The evidence showed that the agents were led to Gail by Ammirato, and that Gail sold the agents a weapon during their first meeting. Thereafter, Gail continued to do business with the agents with little encouragement and even proposed further illicit transactions. There is simply no merit to the contention that Gail was entrapped.
IV GRASSES SPECIAL PAROLE TERM
When Grassi appeared before the court for sentencing, the district judge imposed prison terms of five years on count 1 and ten years on count 2, to be served consecutively. One day later, the district judge determined that federal law required the imposition of a three year special parole term in addition to Grassi’s count 2 prison sentence. The special parole term was added to Grassi’s sentence by a written order of the district court.

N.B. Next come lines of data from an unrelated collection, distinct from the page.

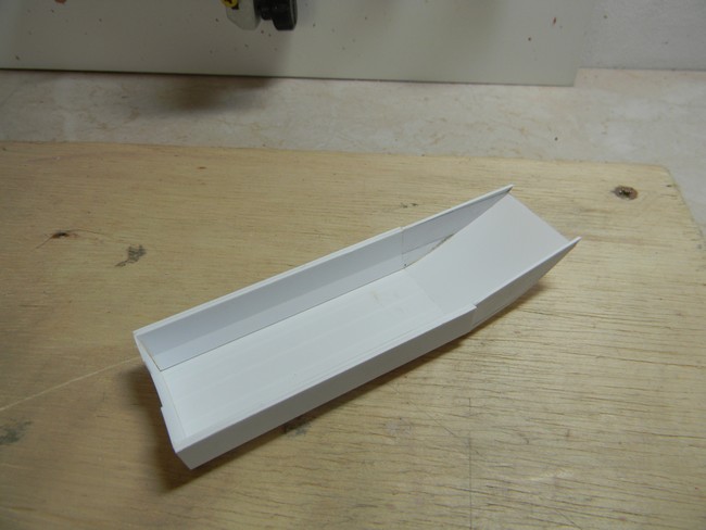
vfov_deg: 49.8
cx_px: 353
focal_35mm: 28
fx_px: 571
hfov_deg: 63.4
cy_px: 265
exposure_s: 1/30
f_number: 3.5
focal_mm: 5
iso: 92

The punishment for Grassi’s count 2 conviction is prescribed by 21 U.S.C. § 963, which provides the same range of sentences for conspiracy as would apply for the underlying offense. The punishment for the importation of marijuana, the object of the count 2 conspiracy, includes a mandatory three year special parole term. 21 U.S.C. § 960. This circuit has held that the special parole term “may” be imposed on offenders convicted under section 963. United States v. Foundas, 610 F.2d 298 (5th Cir. 1980). We can see no reason why the special parole term of section 963 should not be mandatory for conspirators if the section applies at all. We remand for resentencing, however, because the defendant was not present when his sentence was' extended. See Caille v. United States, 487 F.2d 614 (5th Cir. 1973).
AFFIRMED in part, REVERSED in part, and REMANDED.